Happy Valley is west of Mussoorie’s Dalai Hill and a popular destination to witness both sunrises and sunsets in the Mussoorie area where the mountain ranges of Jaunpur and Nag-Tibba are visible.

==History==
On 18 October 1929 Mahatma Gandhi addressed the European municipal councillors at Mussoorie. At that time he stayed at Birla House in Happy Valley.

One of the landmark events in the history of the Tibetan government in exile in India happened in April 1959 when a young Dalai Lama arrived at Happy Valley. In April 1960, he left Happy Valley for another hill town - Dharamshala in Himachal Pradesh with an entourage of eighty officials of the Tibetan government in exile.

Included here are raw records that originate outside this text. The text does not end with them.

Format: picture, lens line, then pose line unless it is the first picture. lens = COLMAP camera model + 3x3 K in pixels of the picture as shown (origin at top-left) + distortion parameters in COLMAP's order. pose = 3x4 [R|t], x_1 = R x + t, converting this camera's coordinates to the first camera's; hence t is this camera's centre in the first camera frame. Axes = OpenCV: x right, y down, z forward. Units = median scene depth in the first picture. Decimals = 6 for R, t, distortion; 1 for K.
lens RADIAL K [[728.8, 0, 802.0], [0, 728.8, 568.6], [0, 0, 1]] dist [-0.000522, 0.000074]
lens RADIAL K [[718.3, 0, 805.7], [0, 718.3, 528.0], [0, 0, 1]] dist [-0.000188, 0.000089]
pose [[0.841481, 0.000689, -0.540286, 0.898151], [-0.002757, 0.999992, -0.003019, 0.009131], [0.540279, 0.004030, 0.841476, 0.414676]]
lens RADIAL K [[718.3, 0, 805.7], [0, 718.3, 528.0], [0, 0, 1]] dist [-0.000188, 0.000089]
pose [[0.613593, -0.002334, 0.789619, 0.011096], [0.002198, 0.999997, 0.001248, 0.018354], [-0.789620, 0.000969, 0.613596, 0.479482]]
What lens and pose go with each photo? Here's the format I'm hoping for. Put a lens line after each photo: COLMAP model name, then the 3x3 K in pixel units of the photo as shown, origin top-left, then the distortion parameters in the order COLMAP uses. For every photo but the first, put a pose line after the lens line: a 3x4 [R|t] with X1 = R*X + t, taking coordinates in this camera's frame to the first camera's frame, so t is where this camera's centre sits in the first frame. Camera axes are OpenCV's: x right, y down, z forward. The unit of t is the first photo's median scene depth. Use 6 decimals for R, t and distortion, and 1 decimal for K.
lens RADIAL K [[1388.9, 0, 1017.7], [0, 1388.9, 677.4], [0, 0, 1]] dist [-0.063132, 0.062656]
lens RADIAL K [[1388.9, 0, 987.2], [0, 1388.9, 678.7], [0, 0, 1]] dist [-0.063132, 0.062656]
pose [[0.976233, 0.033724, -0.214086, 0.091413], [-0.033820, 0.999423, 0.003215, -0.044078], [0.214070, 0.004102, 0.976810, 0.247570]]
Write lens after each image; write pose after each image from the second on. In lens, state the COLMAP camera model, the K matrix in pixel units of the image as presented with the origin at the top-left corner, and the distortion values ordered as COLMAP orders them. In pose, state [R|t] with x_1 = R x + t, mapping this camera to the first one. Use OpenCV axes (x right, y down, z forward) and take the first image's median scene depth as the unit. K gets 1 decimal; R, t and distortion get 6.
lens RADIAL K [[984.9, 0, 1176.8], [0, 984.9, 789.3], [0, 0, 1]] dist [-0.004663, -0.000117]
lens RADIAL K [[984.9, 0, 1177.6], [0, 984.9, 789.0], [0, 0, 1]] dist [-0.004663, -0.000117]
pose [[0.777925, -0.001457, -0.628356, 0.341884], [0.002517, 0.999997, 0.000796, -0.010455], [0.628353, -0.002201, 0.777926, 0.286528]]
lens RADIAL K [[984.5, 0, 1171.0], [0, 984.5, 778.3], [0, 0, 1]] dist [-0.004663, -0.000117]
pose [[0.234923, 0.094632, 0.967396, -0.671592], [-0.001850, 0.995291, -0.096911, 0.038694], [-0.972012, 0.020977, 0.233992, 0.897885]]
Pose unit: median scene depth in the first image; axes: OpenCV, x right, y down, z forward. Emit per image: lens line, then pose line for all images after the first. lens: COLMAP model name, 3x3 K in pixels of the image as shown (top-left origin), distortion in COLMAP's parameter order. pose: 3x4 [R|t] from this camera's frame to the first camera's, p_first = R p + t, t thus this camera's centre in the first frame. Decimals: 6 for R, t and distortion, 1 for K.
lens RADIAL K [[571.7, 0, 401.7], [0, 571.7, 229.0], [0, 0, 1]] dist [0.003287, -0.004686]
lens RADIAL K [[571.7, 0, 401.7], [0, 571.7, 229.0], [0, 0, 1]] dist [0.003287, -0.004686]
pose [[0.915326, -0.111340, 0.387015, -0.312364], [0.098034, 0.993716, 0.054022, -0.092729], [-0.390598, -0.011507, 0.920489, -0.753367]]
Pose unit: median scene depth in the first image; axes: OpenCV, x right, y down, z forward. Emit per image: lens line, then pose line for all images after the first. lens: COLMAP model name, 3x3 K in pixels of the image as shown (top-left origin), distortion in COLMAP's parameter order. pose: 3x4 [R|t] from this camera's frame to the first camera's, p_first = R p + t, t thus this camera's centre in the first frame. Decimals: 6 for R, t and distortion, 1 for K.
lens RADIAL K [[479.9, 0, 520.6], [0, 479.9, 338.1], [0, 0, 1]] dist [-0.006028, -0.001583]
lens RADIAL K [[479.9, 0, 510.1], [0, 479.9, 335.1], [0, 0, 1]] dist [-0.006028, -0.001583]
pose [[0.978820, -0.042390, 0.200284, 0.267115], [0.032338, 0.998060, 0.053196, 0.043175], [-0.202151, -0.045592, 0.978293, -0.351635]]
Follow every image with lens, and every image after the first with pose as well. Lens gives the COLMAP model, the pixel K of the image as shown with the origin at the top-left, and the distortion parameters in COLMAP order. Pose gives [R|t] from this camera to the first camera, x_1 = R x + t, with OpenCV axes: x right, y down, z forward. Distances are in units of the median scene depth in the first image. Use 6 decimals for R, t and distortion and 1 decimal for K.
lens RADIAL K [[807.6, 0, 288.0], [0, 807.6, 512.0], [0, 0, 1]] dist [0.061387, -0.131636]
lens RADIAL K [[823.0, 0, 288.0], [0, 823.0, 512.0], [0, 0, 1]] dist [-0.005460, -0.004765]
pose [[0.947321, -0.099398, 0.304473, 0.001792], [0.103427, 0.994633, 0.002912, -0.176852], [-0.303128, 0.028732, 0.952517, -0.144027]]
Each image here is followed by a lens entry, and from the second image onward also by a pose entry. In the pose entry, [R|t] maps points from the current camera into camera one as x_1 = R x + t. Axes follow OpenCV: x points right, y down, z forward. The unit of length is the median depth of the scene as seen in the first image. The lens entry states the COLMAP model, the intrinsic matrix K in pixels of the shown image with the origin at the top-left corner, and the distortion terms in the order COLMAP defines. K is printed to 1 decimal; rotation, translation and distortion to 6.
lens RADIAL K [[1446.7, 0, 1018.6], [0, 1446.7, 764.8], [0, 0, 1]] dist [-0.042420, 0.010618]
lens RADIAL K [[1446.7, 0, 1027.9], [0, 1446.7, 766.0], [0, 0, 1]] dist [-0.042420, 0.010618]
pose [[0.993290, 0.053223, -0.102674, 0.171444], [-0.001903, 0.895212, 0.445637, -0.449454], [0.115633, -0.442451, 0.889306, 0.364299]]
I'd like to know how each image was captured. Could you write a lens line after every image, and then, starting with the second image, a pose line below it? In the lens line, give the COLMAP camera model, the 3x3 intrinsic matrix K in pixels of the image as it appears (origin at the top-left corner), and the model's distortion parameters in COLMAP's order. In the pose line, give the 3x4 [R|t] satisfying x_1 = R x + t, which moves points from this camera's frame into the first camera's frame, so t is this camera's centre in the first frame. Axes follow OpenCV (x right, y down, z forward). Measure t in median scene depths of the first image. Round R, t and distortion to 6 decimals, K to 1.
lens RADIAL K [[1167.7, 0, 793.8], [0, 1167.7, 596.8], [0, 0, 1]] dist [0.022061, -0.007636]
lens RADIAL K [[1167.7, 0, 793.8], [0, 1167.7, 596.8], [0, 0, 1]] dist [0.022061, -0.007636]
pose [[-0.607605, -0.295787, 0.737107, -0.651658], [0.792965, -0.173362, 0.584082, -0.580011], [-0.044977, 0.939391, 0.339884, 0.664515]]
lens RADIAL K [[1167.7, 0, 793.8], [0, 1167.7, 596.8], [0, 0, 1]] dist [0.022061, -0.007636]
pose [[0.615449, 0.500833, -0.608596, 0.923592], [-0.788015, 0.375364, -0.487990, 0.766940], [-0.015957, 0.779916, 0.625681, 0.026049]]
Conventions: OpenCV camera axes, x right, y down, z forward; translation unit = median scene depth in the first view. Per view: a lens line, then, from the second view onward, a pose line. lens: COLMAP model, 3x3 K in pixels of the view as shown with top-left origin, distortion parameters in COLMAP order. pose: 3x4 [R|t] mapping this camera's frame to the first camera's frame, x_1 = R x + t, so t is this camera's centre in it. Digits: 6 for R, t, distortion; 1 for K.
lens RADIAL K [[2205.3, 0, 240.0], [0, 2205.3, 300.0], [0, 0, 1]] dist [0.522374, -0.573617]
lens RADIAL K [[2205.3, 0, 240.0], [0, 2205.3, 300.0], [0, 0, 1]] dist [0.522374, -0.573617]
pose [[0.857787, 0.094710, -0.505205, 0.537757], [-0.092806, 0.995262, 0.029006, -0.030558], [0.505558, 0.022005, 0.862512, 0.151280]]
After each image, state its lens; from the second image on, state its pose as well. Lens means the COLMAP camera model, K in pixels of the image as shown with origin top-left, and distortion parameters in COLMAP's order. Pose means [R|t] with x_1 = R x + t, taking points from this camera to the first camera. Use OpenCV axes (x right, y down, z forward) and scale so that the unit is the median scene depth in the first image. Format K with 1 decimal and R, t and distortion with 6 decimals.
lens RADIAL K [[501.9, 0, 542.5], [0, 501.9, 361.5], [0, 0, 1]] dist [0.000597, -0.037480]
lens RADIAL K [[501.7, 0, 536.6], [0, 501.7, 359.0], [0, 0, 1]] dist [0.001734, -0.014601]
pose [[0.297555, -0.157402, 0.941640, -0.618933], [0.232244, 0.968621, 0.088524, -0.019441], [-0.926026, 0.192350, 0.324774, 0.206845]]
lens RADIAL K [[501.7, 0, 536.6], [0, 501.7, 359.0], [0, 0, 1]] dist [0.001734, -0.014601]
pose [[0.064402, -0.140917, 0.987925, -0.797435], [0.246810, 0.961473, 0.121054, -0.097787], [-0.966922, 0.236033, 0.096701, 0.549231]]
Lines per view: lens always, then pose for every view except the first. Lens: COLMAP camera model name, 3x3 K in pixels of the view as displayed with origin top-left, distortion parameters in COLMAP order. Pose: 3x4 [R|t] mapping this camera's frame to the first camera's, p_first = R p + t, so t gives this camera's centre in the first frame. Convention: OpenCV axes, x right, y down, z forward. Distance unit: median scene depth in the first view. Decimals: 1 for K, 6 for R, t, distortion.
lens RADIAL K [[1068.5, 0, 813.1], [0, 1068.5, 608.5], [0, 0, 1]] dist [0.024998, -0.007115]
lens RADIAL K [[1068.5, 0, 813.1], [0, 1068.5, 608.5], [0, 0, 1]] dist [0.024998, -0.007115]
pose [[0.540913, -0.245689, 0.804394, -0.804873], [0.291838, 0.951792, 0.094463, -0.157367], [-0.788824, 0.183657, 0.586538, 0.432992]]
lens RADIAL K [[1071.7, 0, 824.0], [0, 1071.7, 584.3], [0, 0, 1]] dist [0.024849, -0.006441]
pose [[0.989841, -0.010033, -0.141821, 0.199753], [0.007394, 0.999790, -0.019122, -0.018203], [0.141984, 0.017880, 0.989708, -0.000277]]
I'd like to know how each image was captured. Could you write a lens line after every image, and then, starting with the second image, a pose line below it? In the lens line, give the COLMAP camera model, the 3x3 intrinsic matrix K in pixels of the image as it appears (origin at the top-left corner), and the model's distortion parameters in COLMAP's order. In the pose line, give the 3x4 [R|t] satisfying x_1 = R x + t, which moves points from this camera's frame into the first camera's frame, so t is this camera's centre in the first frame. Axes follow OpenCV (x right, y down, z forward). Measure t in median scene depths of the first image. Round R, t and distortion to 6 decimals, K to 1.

Later, this government-in-exile moved to Dharamshala in Himachal Pradesh leaving behind at Happy Valley, a community of Tibetans who have integrated with the life and culture of Mussoorie, but had built a Buddhist Temple and Tibetan-style homes. As of 2016, Happy Valley still was home to about 5000 Tibetan refugees.

==Characteristics==
Happy Valley has an Indian Administrative Service Academy - The Lal Bahadur Shastri National Academy of Administration. it also has Tibetan Temples and a Municipal Garden. The area of the valley leads to the Cloud's End- a place where the geographical borders of Mussoorie end. The Hathipaon Park Estate is also there.
From Happy Valley can be seen the whole of Mussoorie with George Everest's house on one side and the Himalayan ranges on the other.